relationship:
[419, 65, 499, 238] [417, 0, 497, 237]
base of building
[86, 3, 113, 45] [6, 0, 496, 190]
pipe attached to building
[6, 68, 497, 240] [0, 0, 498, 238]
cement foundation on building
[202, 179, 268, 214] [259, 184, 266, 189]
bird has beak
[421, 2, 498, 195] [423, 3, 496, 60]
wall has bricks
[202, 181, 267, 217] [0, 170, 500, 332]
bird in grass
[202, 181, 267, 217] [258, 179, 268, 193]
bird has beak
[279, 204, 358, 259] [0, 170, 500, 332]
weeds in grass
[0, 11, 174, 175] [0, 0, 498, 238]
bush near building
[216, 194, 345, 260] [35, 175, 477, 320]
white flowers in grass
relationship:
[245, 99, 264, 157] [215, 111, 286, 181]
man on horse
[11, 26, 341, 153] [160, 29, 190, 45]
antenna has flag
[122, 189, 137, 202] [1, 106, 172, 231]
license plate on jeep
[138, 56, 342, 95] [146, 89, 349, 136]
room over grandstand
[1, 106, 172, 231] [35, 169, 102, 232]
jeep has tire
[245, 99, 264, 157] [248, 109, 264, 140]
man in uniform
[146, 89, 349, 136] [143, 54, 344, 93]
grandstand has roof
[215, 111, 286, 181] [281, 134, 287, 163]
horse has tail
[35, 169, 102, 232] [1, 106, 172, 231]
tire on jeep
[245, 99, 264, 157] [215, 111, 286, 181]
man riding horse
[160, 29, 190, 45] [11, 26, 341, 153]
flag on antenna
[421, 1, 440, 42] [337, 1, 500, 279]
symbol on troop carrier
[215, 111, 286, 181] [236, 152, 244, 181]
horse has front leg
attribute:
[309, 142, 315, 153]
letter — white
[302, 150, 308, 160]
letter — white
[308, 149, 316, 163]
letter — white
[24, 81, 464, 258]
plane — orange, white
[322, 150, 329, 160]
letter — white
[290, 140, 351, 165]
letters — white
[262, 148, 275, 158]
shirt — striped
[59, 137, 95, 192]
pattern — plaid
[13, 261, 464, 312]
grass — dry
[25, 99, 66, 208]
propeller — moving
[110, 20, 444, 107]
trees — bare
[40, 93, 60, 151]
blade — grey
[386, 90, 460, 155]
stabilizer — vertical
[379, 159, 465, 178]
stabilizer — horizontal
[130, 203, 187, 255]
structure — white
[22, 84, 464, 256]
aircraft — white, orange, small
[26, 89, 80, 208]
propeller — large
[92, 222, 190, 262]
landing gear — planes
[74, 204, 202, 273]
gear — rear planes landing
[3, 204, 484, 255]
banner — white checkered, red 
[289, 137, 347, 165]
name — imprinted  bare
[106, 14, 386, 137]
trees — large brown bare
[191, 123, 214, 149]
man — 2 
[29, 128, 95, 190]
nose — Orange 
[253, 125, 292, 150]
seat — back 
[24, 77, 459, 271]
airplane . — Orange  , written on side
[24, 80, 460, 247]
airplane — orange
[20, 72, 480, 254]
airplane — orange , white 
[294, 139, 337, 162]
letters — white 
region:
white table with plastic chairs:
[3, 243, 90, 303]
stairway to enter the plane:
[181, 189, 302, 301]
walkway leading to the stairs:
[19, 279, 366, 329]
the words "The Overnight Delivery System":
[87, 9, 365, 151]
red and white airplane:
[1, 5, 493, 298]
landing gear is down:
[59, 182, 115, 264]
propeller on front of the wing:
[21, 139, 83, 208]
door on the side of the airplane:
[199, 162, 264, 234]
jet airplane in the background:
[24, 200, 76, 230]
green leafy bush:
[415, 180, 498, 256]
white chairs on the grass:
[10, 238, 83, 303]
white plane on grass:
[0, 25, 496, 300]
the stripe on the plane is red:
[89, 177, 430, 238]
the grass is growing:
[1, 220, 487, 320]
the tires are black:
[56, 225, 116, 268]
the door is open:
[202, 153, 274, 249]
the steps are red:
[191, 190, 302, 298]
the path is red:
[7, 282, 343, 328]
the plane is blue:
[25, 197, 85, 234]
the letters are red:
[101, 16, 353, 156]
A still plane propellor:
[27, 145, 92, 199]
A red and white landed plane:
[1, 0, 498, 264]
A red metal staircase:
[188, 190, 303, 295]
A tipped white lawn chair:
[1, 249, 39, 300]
◆ ◆ ◆ ◆
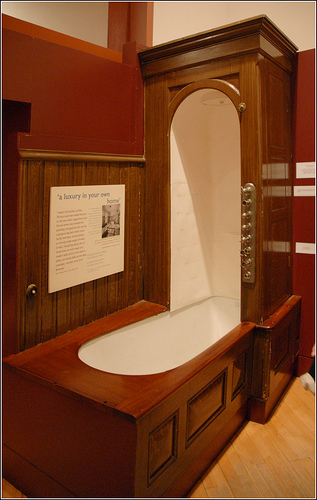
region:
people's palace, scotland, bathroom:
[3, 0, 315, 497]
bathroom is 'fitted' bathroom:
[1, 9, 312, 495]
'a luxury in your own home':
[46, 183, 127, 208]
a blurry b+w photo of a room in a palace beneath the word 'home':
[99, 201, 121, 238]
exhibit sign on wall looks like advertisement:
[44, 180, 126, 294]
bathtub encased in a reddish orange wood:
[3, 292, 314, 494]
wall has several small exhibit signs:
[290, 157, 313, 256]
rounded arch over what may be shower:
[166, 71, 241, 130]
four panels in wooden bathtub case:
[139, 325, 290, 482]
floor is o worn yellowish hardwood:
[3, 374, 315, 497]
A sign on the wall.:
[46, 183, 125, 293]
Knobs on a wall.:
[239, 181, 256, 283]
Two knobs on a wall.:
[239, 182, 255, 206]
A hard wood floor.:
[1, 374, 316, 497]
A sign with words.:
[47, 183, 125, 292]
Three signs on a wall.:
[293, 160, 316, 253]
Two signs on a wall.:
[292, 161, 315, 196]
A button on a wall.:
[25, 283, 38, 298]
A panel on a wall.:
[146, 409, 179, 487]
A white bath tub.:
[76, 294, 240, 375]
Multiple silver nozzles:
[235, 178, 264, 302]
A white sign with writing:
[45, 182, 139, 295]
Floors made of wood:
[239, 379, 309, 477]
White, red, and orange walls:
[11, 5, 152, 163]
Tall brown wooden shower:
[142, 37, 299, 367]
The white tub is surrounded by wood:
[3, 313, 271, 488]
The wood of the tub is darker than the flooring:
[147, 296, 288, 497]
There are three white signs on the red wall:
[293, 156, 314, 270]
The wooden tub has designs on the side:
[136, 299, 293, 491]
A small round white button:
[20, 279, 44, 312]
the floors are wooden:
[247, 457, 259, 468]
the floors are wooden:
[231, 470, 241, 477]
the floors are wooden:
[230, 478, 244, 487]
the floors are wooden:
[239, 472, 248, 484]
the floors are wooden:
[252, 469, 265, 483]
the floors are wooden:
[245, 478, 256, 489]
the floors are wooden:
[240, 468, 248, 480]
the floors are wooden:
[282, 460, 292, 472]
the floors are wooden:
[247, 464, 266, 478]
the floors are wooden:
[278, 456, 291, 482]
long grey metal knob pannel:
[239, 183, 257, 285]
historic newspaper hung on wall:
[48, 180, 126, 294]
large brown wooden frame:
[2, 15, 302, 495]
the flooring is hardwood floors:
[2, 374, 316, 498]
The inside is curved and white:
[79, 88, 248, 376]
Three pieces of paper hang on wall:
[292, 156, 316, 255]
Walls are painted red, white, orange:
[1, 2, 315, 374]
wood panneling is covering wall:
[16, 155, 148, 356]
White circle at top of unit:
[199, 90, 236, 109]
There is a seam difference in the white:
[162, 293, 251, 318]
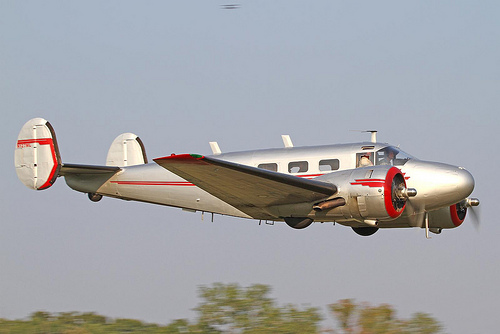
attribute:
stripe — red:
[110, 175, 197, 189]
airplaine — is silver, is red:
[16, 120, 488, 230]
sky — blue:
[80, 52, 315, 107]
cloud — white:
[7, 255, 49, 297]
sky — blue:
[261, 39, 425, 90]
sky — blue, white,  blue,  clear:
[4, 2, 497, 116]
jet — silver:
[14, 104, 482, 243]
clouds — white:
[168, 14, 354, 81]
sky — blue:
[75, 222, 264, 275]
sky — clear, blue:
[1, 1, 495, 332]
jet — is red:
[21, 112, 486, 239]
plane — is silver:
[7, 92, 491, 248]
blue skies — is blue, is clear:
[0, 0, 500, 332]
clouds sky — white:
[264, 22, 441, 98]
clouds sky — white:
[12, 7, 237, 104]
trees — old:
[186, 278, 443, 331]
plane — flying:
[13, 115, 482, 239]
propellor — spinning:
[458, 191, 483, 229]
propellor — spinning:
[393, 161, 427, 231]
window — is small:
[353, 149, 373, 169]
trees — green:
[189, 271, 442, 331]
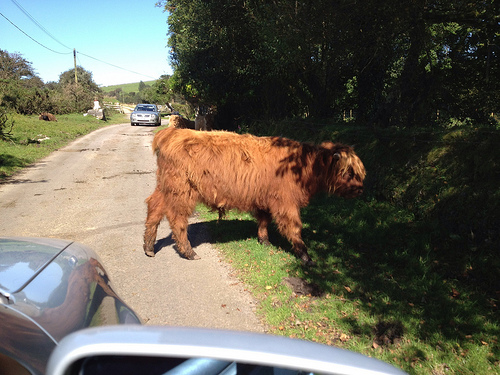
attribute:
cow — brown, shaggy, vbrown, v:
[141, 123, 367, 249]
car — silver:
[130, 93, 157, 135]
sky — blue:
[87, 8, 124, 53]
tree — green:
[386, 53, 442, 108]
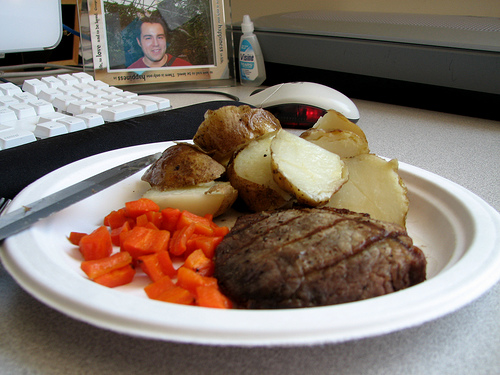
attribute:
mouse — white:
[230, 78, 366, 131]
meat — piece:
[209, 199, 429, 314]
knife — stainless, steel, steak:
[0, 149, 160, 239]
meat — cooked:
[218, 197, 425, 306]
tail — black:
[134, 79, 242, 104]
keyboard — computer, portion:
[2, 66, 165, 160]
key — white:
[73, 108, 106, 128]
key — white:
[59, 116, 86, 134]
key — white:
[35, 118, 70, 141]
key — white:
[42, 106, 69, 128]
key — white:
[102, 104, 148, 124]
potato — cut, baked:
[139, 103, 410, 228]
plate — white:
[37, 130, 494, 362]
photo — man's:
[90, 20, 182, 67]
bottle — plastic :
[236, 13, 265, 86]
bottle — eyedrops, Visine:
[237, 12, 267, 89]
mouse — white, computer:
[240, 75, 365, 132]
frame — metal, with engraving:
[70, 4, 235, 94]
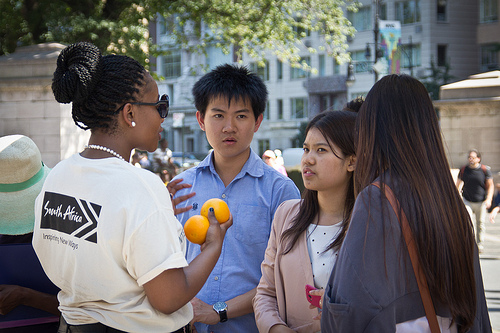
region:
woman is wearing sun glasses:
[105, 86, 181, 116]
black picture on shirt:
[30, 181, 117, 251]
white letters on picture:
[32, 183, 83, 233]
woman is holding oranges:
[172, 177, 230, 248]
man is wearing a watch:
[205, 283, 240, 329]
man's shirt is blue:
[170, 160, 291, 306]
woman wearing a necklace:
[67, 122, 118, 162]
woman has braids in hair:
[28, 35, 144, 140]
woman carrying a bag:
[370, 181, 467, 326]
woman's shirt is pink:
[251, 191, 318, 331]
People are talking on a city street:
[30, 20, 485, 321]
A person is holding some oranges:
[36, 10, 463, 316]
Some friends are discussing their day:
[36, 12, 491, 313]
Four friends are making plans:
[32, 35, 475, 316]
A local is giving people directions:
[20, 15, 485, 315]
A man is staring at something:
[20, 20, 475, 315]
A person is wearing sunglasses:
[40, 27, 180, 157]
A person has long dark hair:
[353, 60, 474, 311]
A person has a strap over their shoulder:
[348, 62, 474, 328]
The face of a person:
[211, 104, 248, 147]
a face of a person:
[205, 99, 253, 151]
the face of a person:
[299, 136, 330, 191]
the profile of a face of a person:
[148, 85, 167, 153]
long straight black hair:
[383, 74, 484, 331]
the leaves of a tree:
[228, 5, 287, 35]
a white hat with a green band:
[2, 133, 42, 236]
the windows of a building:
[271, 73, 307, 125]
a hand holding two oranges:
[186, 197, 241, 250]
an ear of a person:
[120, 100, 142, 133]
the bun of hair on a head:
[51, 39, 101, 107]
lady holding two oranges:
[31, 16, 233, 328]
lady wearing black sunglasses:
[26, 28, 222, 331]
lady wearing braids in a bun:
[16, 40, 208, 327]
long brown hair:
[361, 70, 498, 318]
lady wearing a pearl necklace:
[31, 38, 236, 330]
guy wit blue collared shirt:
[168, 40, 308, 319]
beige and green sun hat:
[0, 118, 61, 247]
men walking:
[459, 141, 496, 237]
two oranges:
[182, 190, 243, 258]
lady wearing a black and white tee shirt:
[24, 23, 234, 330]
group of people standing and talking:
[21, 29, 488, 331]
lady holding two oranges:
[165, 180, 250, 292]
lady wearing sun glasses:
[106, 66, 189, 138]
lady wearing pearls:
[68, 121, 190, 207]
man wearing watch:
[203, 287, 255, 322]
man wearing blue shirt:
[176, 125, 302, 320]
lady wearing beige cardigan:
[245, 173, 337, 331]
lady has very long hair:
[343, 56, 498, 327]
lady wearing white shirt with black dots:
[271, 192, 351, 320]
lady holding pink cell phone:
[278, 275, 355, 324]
◆ ◆ ◆ ◆
— Exercise requirements —
List every line of the records above that contains the word "woman", copying each line in full.

— Written response —
woman is wearing sun glasses:
woman is holding oranges:
woman wearing a necklace:
woman has braids in hair:
woman carrying a bag:
woman's shirt is pink:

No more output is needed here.